◆ **Brief**:
Return all lines from the listing below in which the string "Courtyard" occurs.

◆ **Information supplied**:

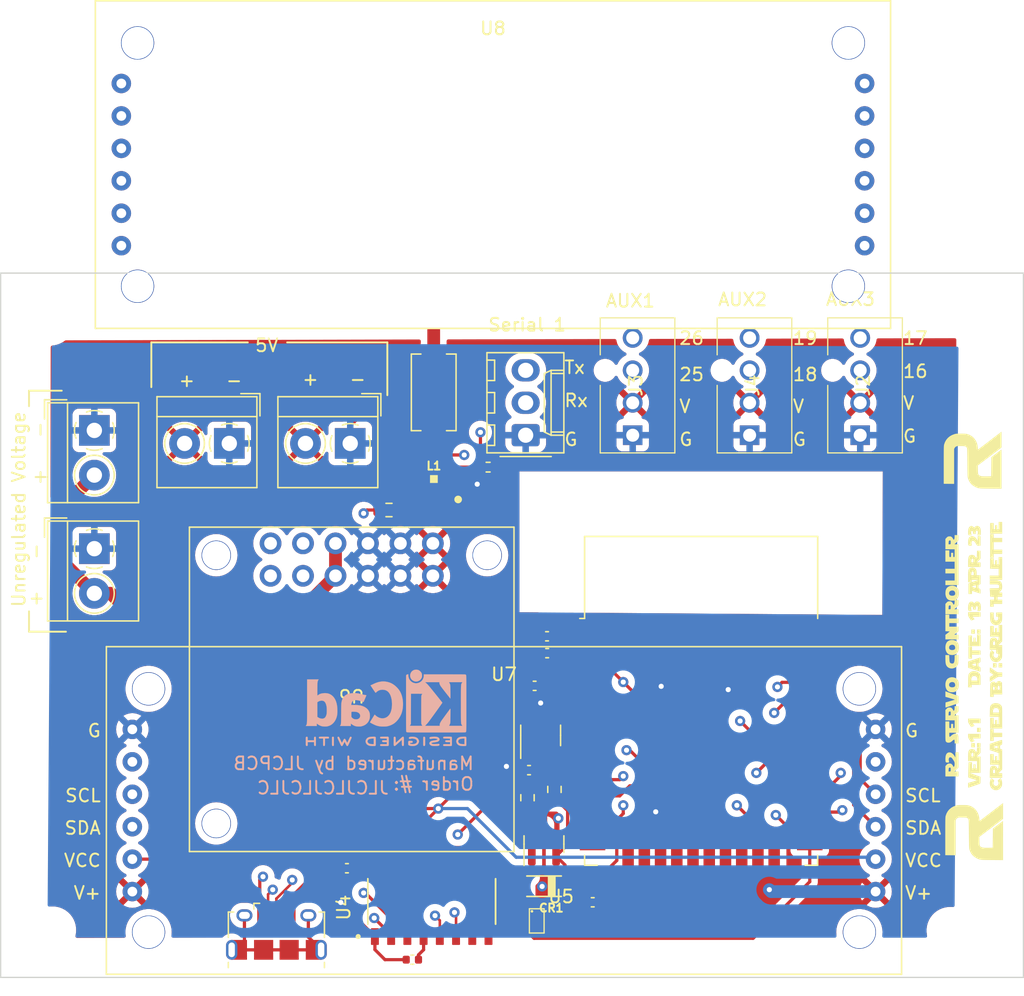
<source format=kicad_pcb>
(kicad_pcb
	(version 20240108)
	(generator "pcbnew")
	(generator_version "8.0")
	(general
		(thickness 4.69)
		(legacy_teardrops no)
	)
	(paper "A4")
	(layers
		(0 "F.Cu" signal)
		(1 "In1.Cu" signal)
		(2 "In2.Cu" signal)
		(31 "B.Cu" signal)
		(32 "B.Adhes" user "B.Adhesive")
		(33 "F.Adhes" user "F.Adhesive")
		(34 "B.Paste" user)
		(35 "F.Paste" user)
		(36 "B.SilkS" user "B.Silkscreen")
		(37 "F.SilkS" user "F.Silkscreen")
		(38 "B.Mask" user)
		(39 "F.Mask" user)
		(40 "Dwgs.User" user "User.Drawings")
		(41 "Cmts.User" user "User.Comments")
		(42 "Eco1.User" user "User.Eco1")
		(43 "Eco2.User" user "User.Eco2")
		(44 "Edge.Cuts" user)
		(45 "Margin" user)
		(46 "B.CrtYd" user "B.Courtyard")
		(47 "F.CrtYd" user "F.Courtyard")
		(48 "B.Fab" user)
		(49 "F.Fab" user)
		(50 "User.1" user)
		(51 "User.2" user)
		(52 "User.3" user)
		(53 "User.4" user)
		(54 "User.5" user)
		(55 "User.6" user)
		(56 "User.7" user)
		(57 "User.8" user)
		(58 "User.9" user)
	)
	(setup
		(stackup
			(layer "F.SilkS"
				(type "Top Silk Screen")
				(color "White")
			)
			(layer "F.Paste"
				(type "Top Solder Paste")
			)
			(layer "F.Mask"
				(type "Top Solder Mask")
				(color "Blue")
				(thickness 0.01)
			)
			(layer "F.Cu"
				(type "copper")
				(thickness 0.035)
			)
			(layer "dielectric 1"
				(type "core")
				(thickness 1.51)
				(material "FR4")
				(epsilon_r 4.5)
				(loss_tangent 0.02)
			)
			(layer "In1.Cu"
				(type "copper")
				(thickness 0.035)
			)
			(layer "dielectric 2"
				(type "prepreg")
				(thickness 1.51)
				(material "FR4")
				(epsilon_r 4.5)
				(loss_tangent 0.02)
			)
			(layer "In2.Cu"
				(type "copper")
				(thickness 0.035)
			)
			(layer "dielectric 3"
				(type "core")
				(thickness 1.51)
				(material "FR4")
				(epsilon_r 4.5)
				(loss_tangent 0.02)
			)
			(layer "B.Cu"
				(type "copper")
				(thickness 0.035)
			)
			(layer "B.Mask"
				(type "Bottom Solder Mask")
				(color "Blue")
				(thickness 0.01)
			)
			(layer "B.Paste"
				(type "Bottom Solder Paste")
			)
			(layer "B.SilkS"
				(type "Bottom Silk Screen")
				(color "White")
			)
			(copper_finish "None")
			(dielectric_constraints no)
		)
		(pad_to_mask_clearance 0)
		(allow_soldermask_bridges_in_footprints no)
		(grid_origin 130.78 103.95)
		(pcbplotparams
			(layerselection 0x00010fc_ffffffff)
			(plot_on_all_layers_selection 0x0000000_00000000)
			(disableapertmacros no)
			(usegerberextensions no)
			(usegerberattributes yes)
			(usegerberadvancedattributes yes)
			(creategerberjobfile yes)
			(dashed_line_dash_ratio 12.000000)
			(dashed_line_gap_ratio 3.000000)
			(svgprecision 6)
			(plotframeref no)
			(viasonmask no)
			(mode 1)
			(useauxorigin no)
			(hpglpennumber 1)
			(hpglpenspeed 20)
			(hpglpendiameter 15.000000)
			(pdf_front_fp_property_popups yes)
			(pdf_back_fp_property_popups yes)
			(dxfpolygonmode yes)
			(dxfimperialunits yes)
			(dxfusepcbnewfont yes)
			(psnegative no)
			(psa4output no)
			(plotreference yes)
			(plotvalue yes)
			(plotfptext yes)
			(plotinvisibletext no)
			(sketchpadsonfab no)
			(subtractmaskfromsilk no)
			(outputformat 1)
			(mirror no)
			(drillshape 0)
			(scaleselection 1)
			(outputdirectory "BOM and CPL/")
		)
	)
	(net 0 "")
	(net 1 "RX_FU")
	(net 2 "GND")
	(net 3 "+3.3V")
	(net 4 "VIN")
	(net 5 "VBUS")
	(net 6 "D-")
	(net 7 "D+")
	(net 8 "unconnected-(J1-ID-Pad4)")
	(net 9 "unconnected-(J1-Shield-Pad6)")
	(net 10 "SCL")
	(net 11 "SDA")
	(net 12 "+5V")
	(net 13 "unconnected-(J1-Shield-Pad6)_0")
	(net 14 "unconnected-(J1-Shield-Pad6)_1")
	(net 15 "unconnected-(J1-Shield-Pad6)_2")
	(net 16 "unconnected-(J1-Shield-Pad6)_3")
	(net 17 "ST_LED_D")
	(net 18 "unconnected-(J1-Shield-Pad6)_4")
	(net 19 "unconnected-(J1-Shield-Pad6)_5")
	(net 20 "unconnected-(J1-Shield-Pad6)_6")
	(net 21 "Net-(L1-DI)")
	(net 22 "unconnected-(L1-DO-Pad1)")
	(net 23 "TX_FU")
	(net 24 "Net-(U3-CE)")
	(net 25 "unconnected-(U1-SENSOR_VN-Pad5)")
	(net 26 "unconnected-(U1-SD2-Pad17)")
	(net 27 "unconnected-(U1-IO13-Pad16)")
	(net 28 "unconnected-(U1-IO23-Pad37)")
	(net 29 "unconnected-(U1-SENSOR_VP-Pad4)")
	(net 30 "unconnected-(U1-IO12-Pad14)")
	(net 31 "GPIO0")
	(net 32 "unconnected-(U1-IO32-Pad8)")
	(net 33 "unconnected-(U1-IO2-Pad24)")
	(net 34 "TXD0")
	(net 35 "RXD0")
	(net 36 "unconnected-(U1-SD0-Pad21)")
	(net 37 "unconnected-(U1-CLK-Pad20)")
	(net 38 "unconnected-(U1-IO27-Pad12)")
	(net 39 "unconnected-(U1-IO5-Pad29)")
	(net 40 "unconnected-(U1-IO35-Pad7)")
	(net 41 "unconnected-(U1-IO33-Pad9)")
	(net 42 "unconnected-(U1-SD3-Pad18)")
	(net 43 "DTR")
	(net 44 "RTS")
	(net 45 "unconnected-(U1-NC-Pad32)")
	(net 46 "RESET")
	(net 47 "unconnected-(U1-CMD-Pad19)")
	(net 48 "unconnected-(U1-SD1-Pad22)")
	(net 49 "unconnected-(U1-IO34-Pad6)")
	(net 50 "unconnected-(U3-NC-Pad4)")
	(net 51 "+12V")
	(net 52 "unconnected-(U4-~{CTS}-Pad9)")
	(net 53 "unconnected-(U4-~{OUT}-Pad8)")
	(net 54 "unconnected-(U4-~{DSR}-Pad10)")
	(net 55 "AUX3-1")
	(net 56 "AUX3-2")
	(net 57 "AUX1-1")
	(net 58 "AUX1-2")
	(net 59 "AUX2-1")
	(net 60 "AUX2-2")
	(net 61 "unconnected-(U4-~{RI}-Pad11)")
	(net 62 "unconnected-(U4-R232-Pad15)")
	(net 63 "unconnected-(U4-NC.-Pad7)")
	(net 64 "unconnected-(U4-~{DCD}-Pad12)")
	(net 65 "unconnected-(U6-EN-Pad6)")
	(net 66 "unconnected-(U6-VRP-Pad8)")
	(net 67 "unconnected-(U6-VRP-Pad5)")
	(net 68 "unconnected-(U6-PG-Pad7)")
	(net 69 "unconnected-(U7-OE-Pad2)")
	(net 70 "unconnected-(U7-OE-Pad8)")
	(net 71 "unconnected-(U8-OE-Pad2)")
	(net 72 "unconnected-(U8-OE-Pad8)")
	(footprint "Capacitor_SMD:C_0402_1005Metric" (layer "F.Cu") (at 100.73 113.39 180))
	(footprint "01-Custom:WS2812B-2020" (layer "F.Cu") (at 92.844 97.797))
	(footprint "TerminalBlock_4Ucon:TerminalBlock_4Ucon_1x02_P3.50mm_Horizontal" (layer "F.Cu") (at 66.273333 93.39 -90))
	(footprint "Logos:R2_Logo_V2" (layer "F.Cu") (at 135.362479 95.731515 90))
	(footprint "01-Custom:470531000" (layer "F.Cu") (at 108.404 93.766 -90))
	(footprint "Connector_USB:USB_Micro-B_Amphenol_10118194_Horizontal" (layer "F.Cu") (at 80.52 132.76))
	(footprint "TerminalBlock_4Ucon:TerminalBlock_4Ucon_1x02_P3.50mm_Horizontal" (layer "F.Cu") (at 86.298 94.41 180))
	(footprint "MountingHole:MountingHole_3.2mm_M3" (layer "F.Cu") (at 62.83 84.902))
	(footprint "01-Custom:470531000" (layer "F.Cu") (at 126.208 93.766 -90))
	(footprint "01-Custom:PCA9685" (layer "F.Cu") (at 97.469 72.577))
	(footprint "01-Custom:PCA9685" (layer "F.Cu") (at 98.33 123.15))
	(footprint "Capacitor_SMD:C_0402_1005Metric" (layer "F.Cu") (at 101.7 109.51 180))
	(footprint "MountingHole:MountingHole_3.2mm_M3" (layer "F.Cu") (at 135.282 84.902))
	(footprint "01-Custom:UMT6" (layer "F.Cu") (at 100.895 131.7938))
	(footprint "Capacitor_SMD:C_0402_1005Metric" (layer "F.Cu") (at 100.29 119.99))
	(footprint "Resistor_SMD:R_0603_1608Metric" (layer "F.Cu") (at 100.17 122.15 90))
	(footprint "Package_TO_SOT_SMD:SOT-23-5" (layer "F.Cu") (at 101.2 117.27 90))
	(footprint "01-Custom:D36V50F5-STEPDOWN" (layer "F.Cu") (at 86.415 113.665 180))
	(footprint "Resistor_SMD:R_0603_1608Metric" (layer "F.Cu") (at 89.332 99.624))
	(footprint "Capacitor_SMD:C_0402_1005Metric" (layer "F.Cu") (at 105.276 130.336 180))
	(footprint "MountingHole:MountingHole_3.2mm_M3" (layer "F.Cu") (at 133.25 132.55))
	(footprint "01-Custom:SOIC127P600X180-16N" (layer "F.Cu") (at 92.675 130.27 90))
	(footprint "TerminalBlock_4Ucon:TerminalBlock_4Ucon_1x02_P3.50mm_Horizontal" (layer "F.Cu") (at 66.273333 102.65 -90))
	(footprint "Logos:ServoControllerv1.1" (layer "F.Cu") (at 135.098 111.062 90))
	(footprint "01-Custom:SOD3716X135N"
		(layer "F.Cu")
		(uuid "a2ee3253-4c87-4180-99e1-5dd458ce7a7b")
		(at 101.4685 129.0805 180)
		(property "Reference" "CR1"
			(at -0.568058 -1.706585 180)
			(layer "F.SilkS")
			(uuid "d5f08395-fa26-4c44-a8a0-7248e7f7034a")
			(effects
				(font
					(size 0.64007 0.64007)
					(thickness 0.15)
				)
			)
		)
		(property "Value" "B5819W-TP"
			(at 2.277048 1.793796 180)
			(layer "F.Fab")
			(uuid "0dbf5eb9-b650-4cef-8d54-1d5b1f3a7504")
			(effects
				(font
					(size 0.640069 0.640069)
					(thickness 0.15)
				)
			)
		)
		(property "Footprint" "01-Custom:SOD3716X135N"
			(at 0 0 180)
			(unlocked yes)
			(layer "F.Fab")
			(hide yes)
			(uuid "09870122-4744-44ce-9e0d-aff785e413fe")
			(effects
				(font
					(size 1.27 1.27)
				)
			)
		)
		(property "Datasheet" "https://datasheet.lcsc.com/lcsc/1810010311_MCC-Micro-Commercial-Components-B5819W-TP_C84354.pdf"
			(at 0 0 180)
			(unlocked yes)
			(layer "F.Fab")
			(hide yes)
			(uuid "f122ae66-9872-41ce-b0e1-a2e411f374a7")
			(effects
				(font
					(size 1.27 1.27)
				)
			)
		)
		(property "Description" ""
			(at 0 0 180)
			(unlocked yes)
			(layer "F.Fab")
			(hide yes)
			(uuid "a5225556-774f-45b5-8164-103c435d6772")
			(effects
				(font
					(size 1.27 1.27)
				)
			)
		)
		(property "LCSC" "C84354"
			(at 0 0 0)
			(layer "F.Fab")
			(hide yes)
			(uuid "4baf91ef-23cb-4187-bde0-18c0071fbe65")
			(effects
				(font
					(size 1 1)
					(thickness 0.15)
				)
			)
		)
		(property ki_fp_filters "SDO_SOD-123_MCC SDO_SOD-123_MCC-M SDO_SOD-123_MCC-L")
		(path "/eb479844-c421-4ed9-ab1b-20de5d364d40")
		(sheetname "Root")
		(sheetfile "Body_Servos.kicad_sch")
		(attr through_hole)
		(fp_line
			(start 1.35 0.8)
			(end -1.35 0.8)
			(stroke
				(width 0.127)
				(type solid)
			)
			(layer "F.SilkS")
			(uuid "df1a85af-94f8-4e56-98a4-a9e19393caf6")
		)
		(fp_line
			(start -1.35 -0.8)
			(end 1.35 -0.8)
			(stroke
				(width 0.127)
				(type solid)
			)
			(layer "F.SilkS")
			(uuid "4698eba9-2c80-4838-a2ab-beb5aed337b8")
		)
		(fp_poly
			(pts
				(xy -0.901444 -0.8) (xy -0.3 -0.8) (xy -0.3 0.801284) (xy -0.901444 0.801284)
			)
			(stroke
				(width 0.01)
				(type solid)
			)
			(fill solid)
			(layer "F.SilkS")
			(uuid "cb6f1806-4a0e-4592-900d-ad3f0455628b")
		)
		(fp_line
			(start 2.5 1.2)
			(end 2.5 -1.2)
			(stroke
				(width 0.127)
				(type solid)
			)
			(layer "F.CrtYd")
			(uuid "55a95765-b109-4c3a-a2c2-8c59d40db9eb")
		)
		(fp_line
			(start 2.5 -1.2)
			(end -2.5 -1.2)
			(stroke
				(width 0.127)
				(type solid)
			)
			(layer "F.CrtYd")
			(uuid "eb972a89-f9c7-45a9-abf0-a8f562f569e1")
		)
		(fp_line
			(start -2.5 1.2)
			(end 2.5 1.2)
			(stroke
				(width 0.127)
				(type solid)
			)
			(layer "F.CrtYd")
			(uuid "3372412b-7ec1-46fd-8a1e-9e8863a26aae")
		)
		(fp_line
			(start -2.5 -1.2)
			(end -2.5 1.2)
			(stroke
				(width 0.127)
				(type solid)
			)
			(layer "F.CrtYd")
			(uuid "322e5fef-ed75-4099-baaf-0d1cea3e40a4")
		)
		(fp_line
			(start 1.35 -0.8)
			(end 1.35 0.8)
			(stroke
				(width 0.127)
				(type solid)
			)
			(layer "F.Fab")
			(uuid "d7dbce44-15e2-4355-a6c5-e09f4b677090")
		)
		(fp_line
			(start -1.35 0.8)
			(end -1.35 -0.8)
			(stroke
				(width 0.127)
				(type solid)
			)
			(layer "F.Fab")
			(uuid "5d4b1215-1f67-490e-ab7d-10e2d57e76f3")
		)
		(pad "A" smd rect
		
... [443560 chars truncated]
</source>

◆ **Output for this exercise**:
		(46 "B.CrtYd" user "B.Courtyard")
		(47 "F.CrtYd" user "F.Courtyard")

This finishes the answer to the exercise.